Piya Chattopadhyay reflects on the privilege of racial passing
'I spend a lot of time looking at my children and wondering to myself what their skin tone means in 2019'
This essay was originally published on September 20, 2019.
My daughter Jasmine has light brown hair and hazel eyes.
My son Niko's hair is even lighter, but his eyes are dark brown.
Same goes for my other son Julian (which makes sense, since they're identical twins).
They're all tall and lean. And they're all fair-skinned, the kind that no amount of sunscreen seems to stave off a sunburn.
By appearance, they take after their father and his lineage.
So I'm forgiving when people say, "They don't look like you at all," but a little less forgiving when people confuse me for their nanny.
My kids are Canadian. By heritage on my side, they're Indian (my Bengali parents immigrated to Canada in 1967). On their dad's side, it's a mix of Scottish, Irish and English.
I tell you this because I spend a lot of time looking at my children and wondering to myself what their skin tone means in 2019... and what it will mean in years to come, as they grow into adults.
Each of them has the ability to "pass" as a white person.
Passing means being assumed to be something that you are not.
And it can be a privilege.
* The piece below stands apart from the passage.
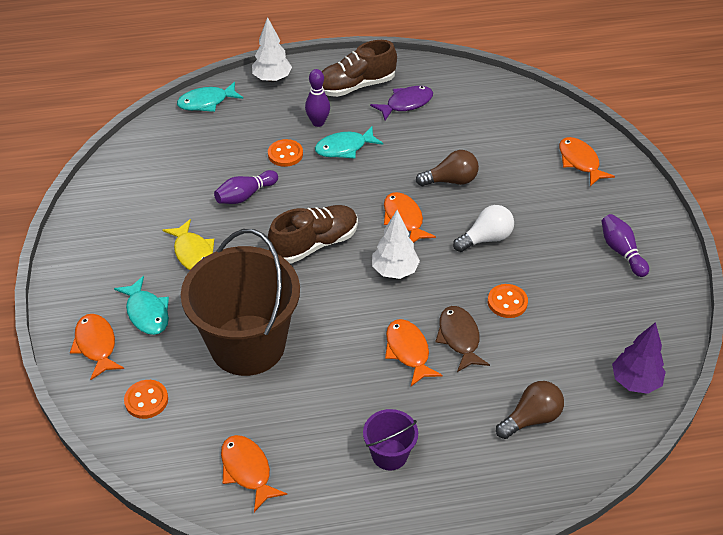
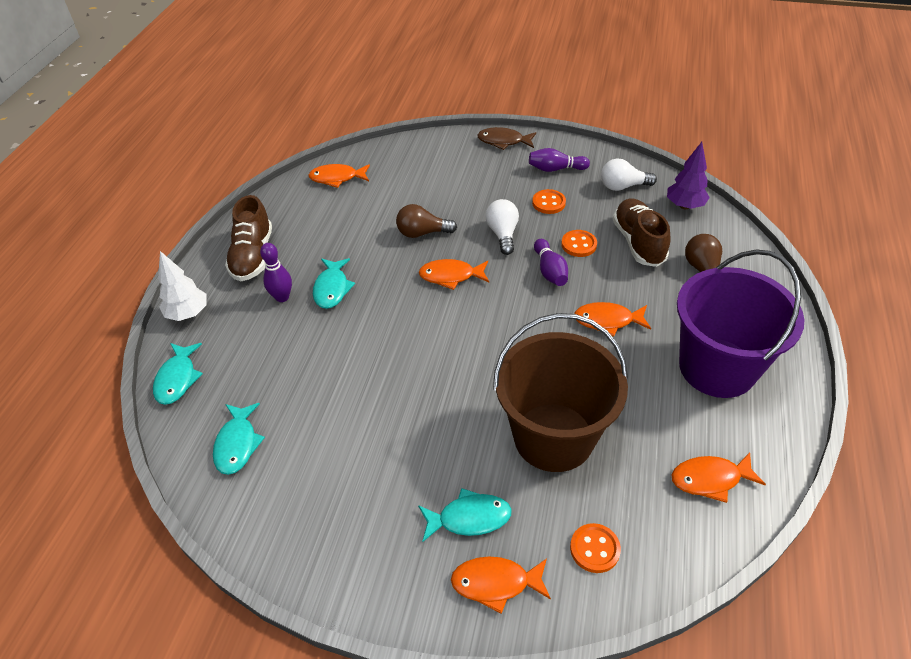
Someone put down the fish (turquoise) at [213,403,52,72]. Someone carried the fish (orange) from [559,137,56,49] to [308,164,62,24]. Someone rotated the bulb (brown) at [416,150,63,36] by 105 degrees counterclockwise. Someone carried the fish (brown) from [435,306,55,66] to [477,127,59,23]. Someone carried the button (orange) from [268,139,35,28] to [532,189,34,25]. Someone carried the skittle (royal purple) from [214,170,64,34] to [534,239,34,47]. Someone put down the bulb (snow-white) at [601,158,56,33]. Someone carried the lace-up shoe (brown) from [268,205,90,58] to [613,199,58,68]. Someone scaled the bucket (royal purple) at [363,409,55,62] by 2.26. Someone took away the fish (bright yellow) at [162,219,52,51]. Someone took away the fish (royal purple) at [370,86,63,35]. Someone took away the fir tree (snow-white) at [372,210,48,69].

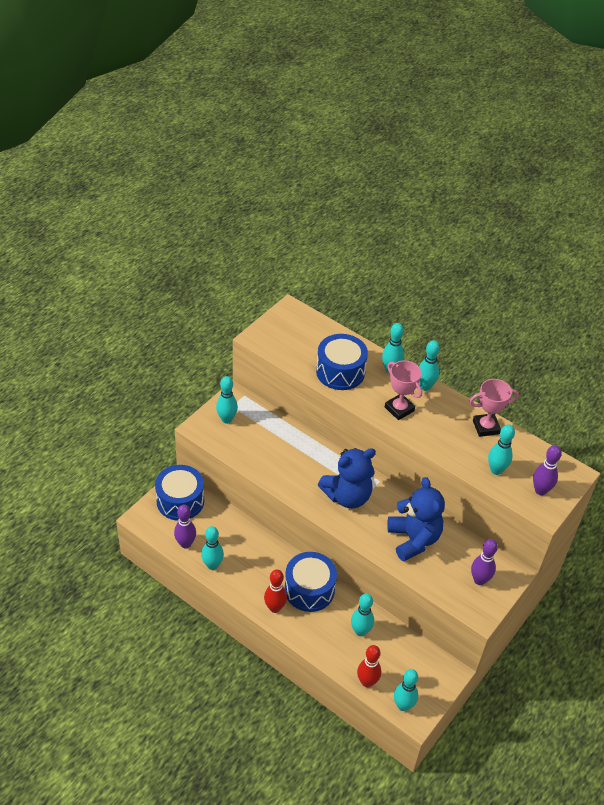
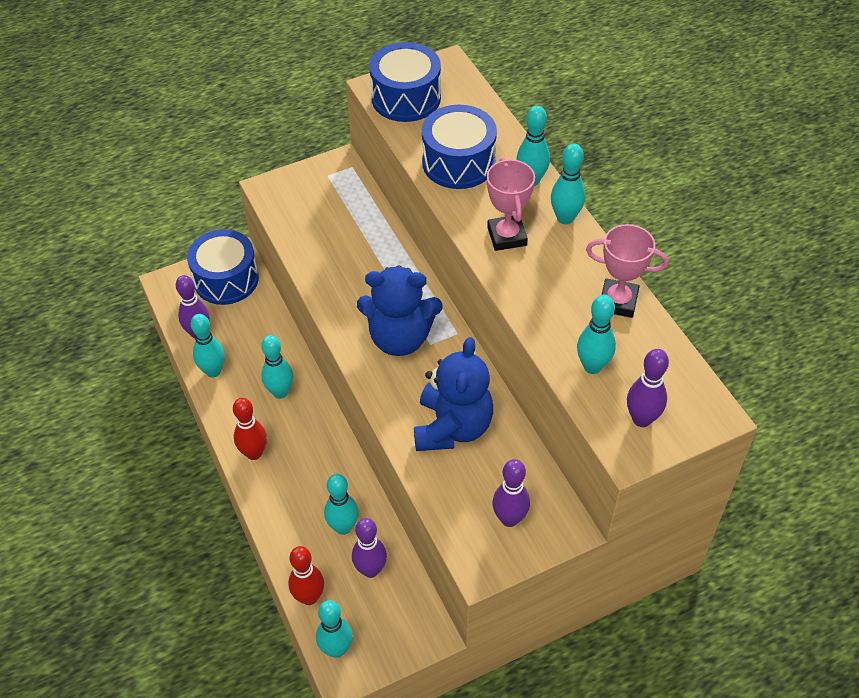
Someone carried the skittle (turquoise) from [216,376,22,48] to [261,335,32,64]. Someone put down the skittle (royal purple) at [352,518,35,60]. Someone carried the drum (cobalt) from [285,552,52,60] to [369,42,72,80].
There are clear benefits when people assume that you're white.
Not having racial taunts hurled at you for the colour of your skin is one obvious example.
But there are a lot of other times when passing as white can also have its advantages.
For example, when crossing the border into the United States, James Chaarani – who's the child of Muslim-Lebanese immigrants, and is himself white passing – explained on Out in the Open's recent episode "Come to Pass":
"I feel the need to conceal who I am when I'm crossing the U.S border... It's not that I've done anything wrong. I just don't want to be hassled. And it's paid off: I can't remember the last time a border guard gave me any trouble."
But as Chaarani argues, there can also be a cost to passing.
"Since I'm so inconspicuous, it means I also get access to unfiltered versions of Islamophobia and ethnic hatred," he said, "I see and hear the subtle bigotry that some non-Arab people express amongst themselves, because they think I'm one of them."
And that's the thing about passing.
It's a privileged door you can choose to access, but once you walk through it, you can't always predict what will be on the other side.
Piya Chattopadhyay is the host of CBC Radio's Out in the Open.